-- Dataset excerpts --
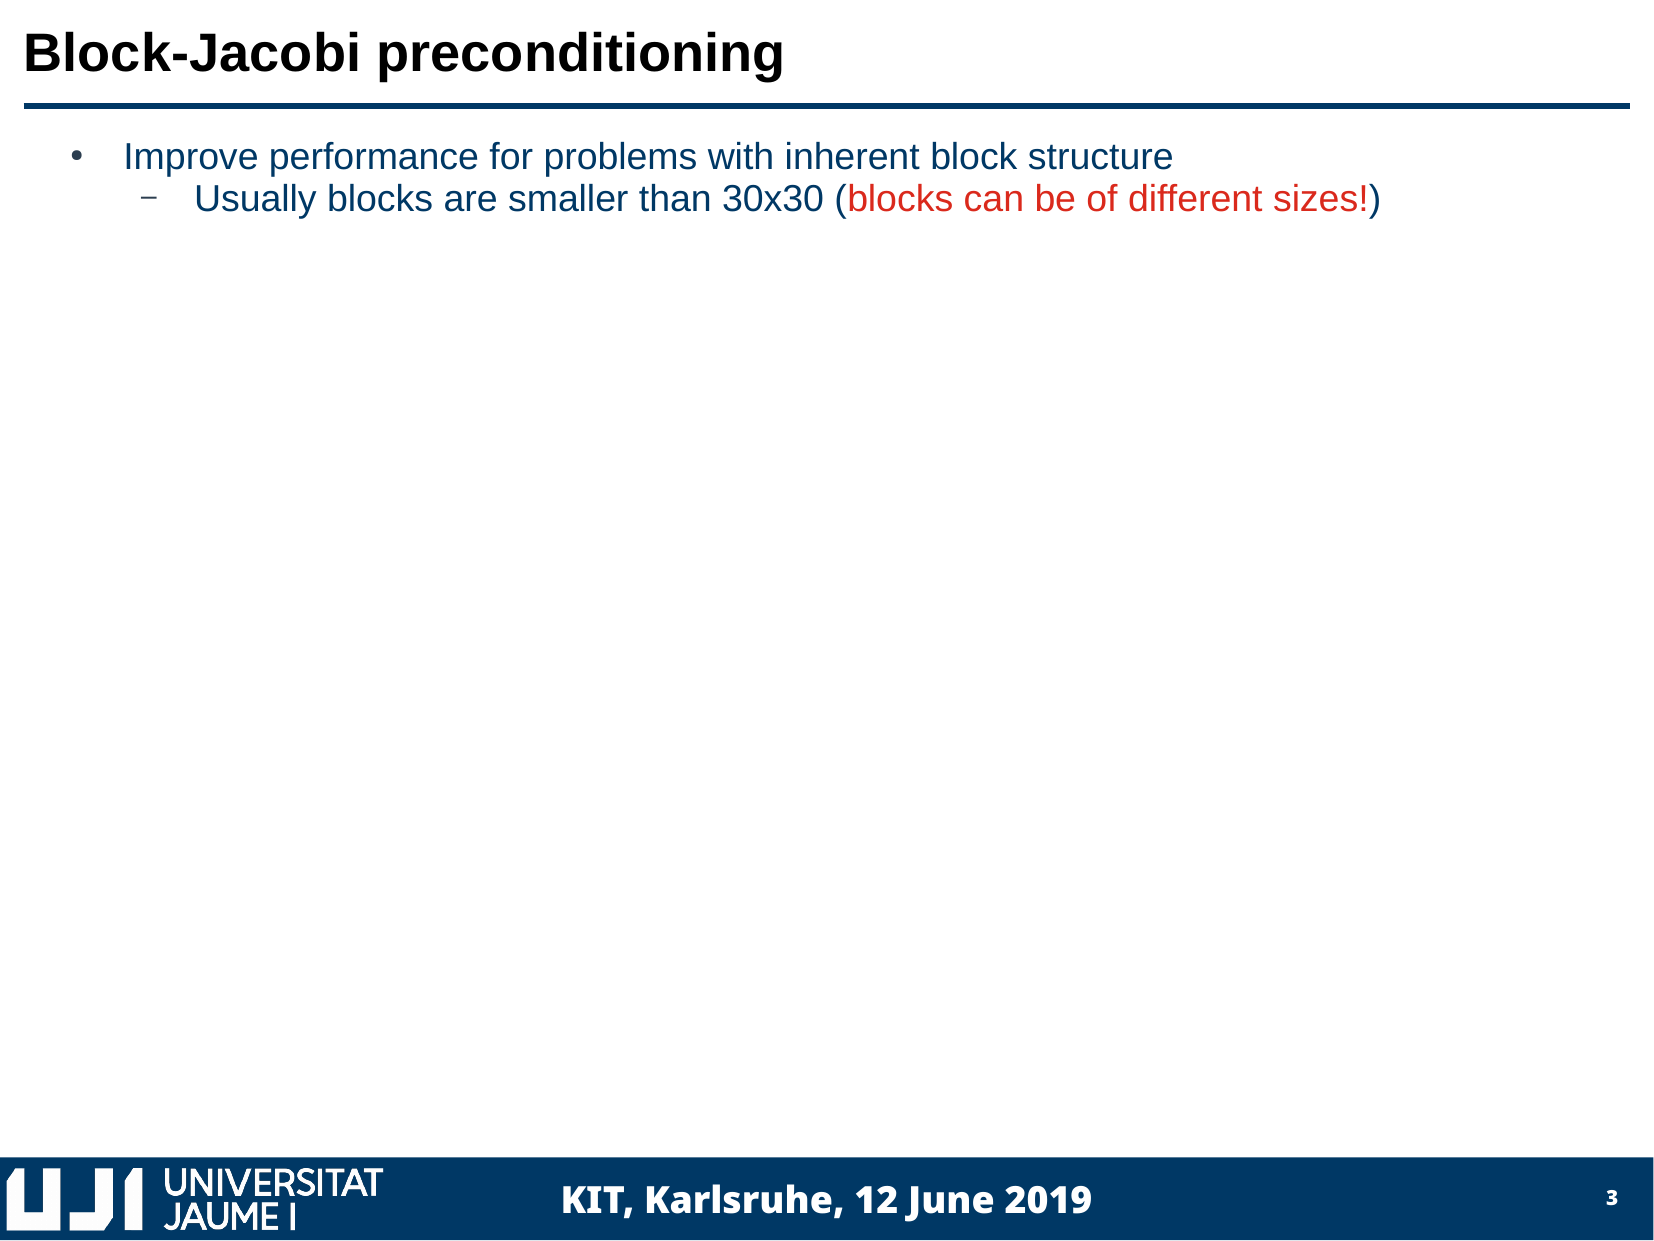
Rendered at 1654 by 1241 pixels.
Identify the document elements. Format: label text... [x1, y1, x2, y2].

text_box Improve performance for problems with inherent block structure Usually blocks are smaller than 30x30 (blocks can be of different sizes!) [37, 128, 1583, 260]
title Block-Jacobi preconditioning [23, 0, 1630, 107]
picture [0, 1158, 390, 1241]
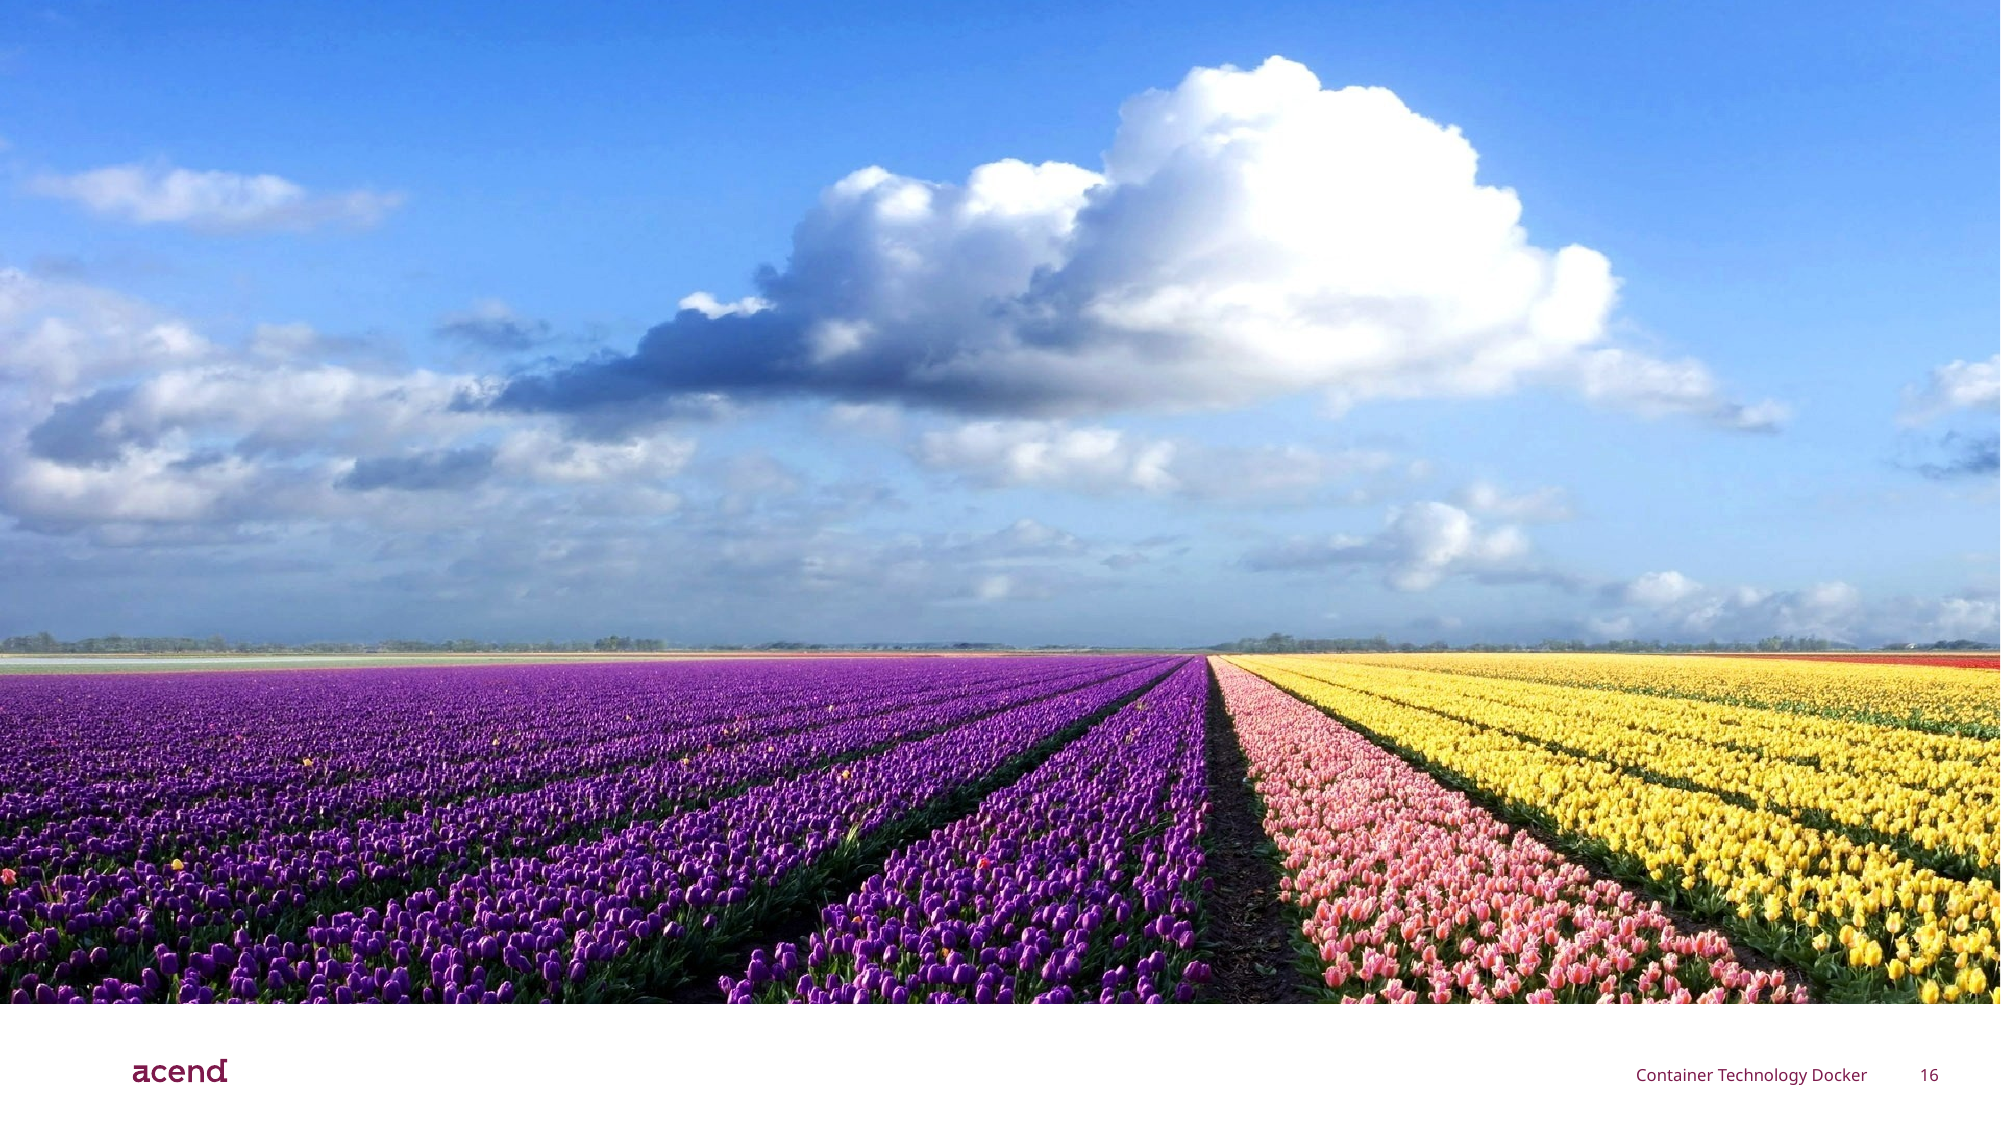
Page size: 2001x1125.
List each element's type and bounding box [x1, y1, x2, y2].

picture [0, 0, 2001, 1004]
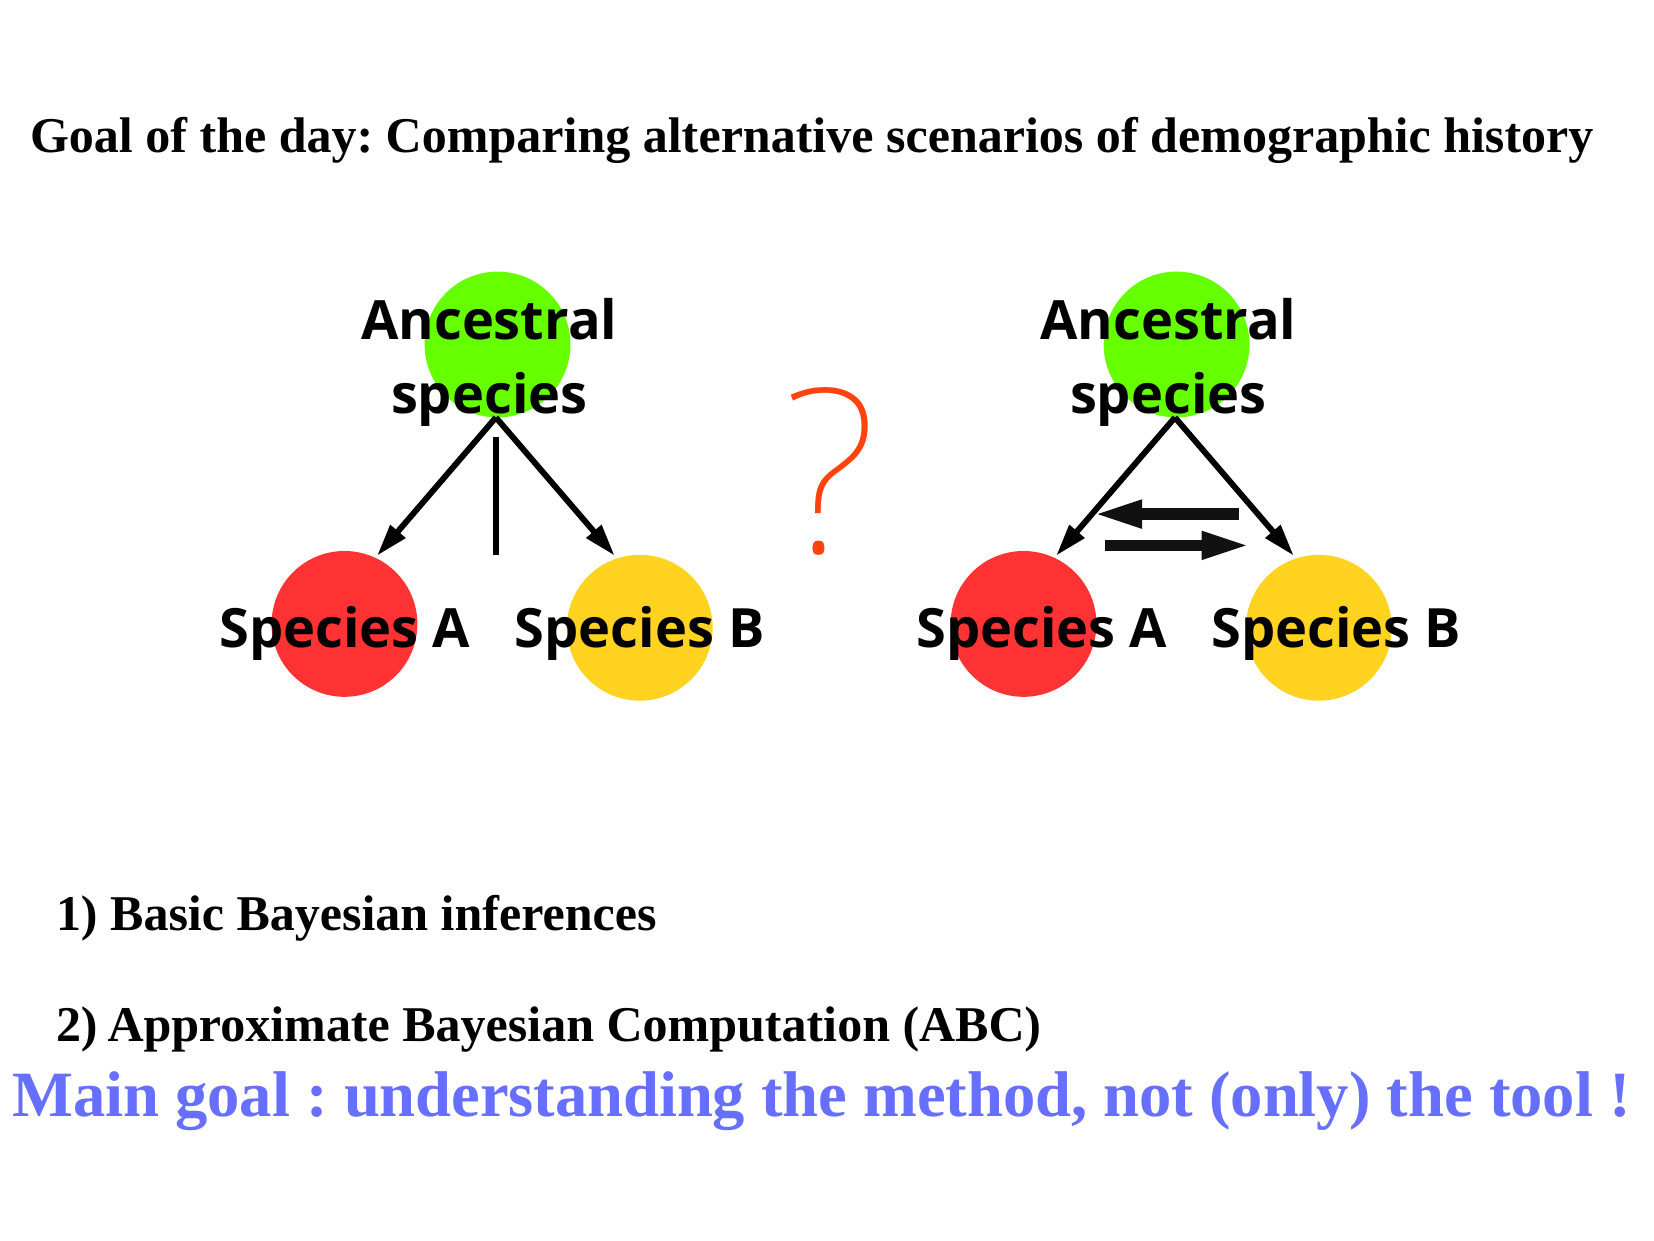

-- Aim --
Edit the records from the beginning up to and including the line with "text_box Improve performance", replacing "Identify" with "Locate" and keeping everything else unchanged. Leave the pictures out of your answer.

-- Answer --
Rendered at 1654 by 1241 pixels.
Locate the document elements. Format: label text... [x1, y1, x2, y2].

text_box Improve performance for problems with inherent block structure Usually blocks are smaller than 30x30 (blocks can be of different sizes!) [37, 128, 1583, 260]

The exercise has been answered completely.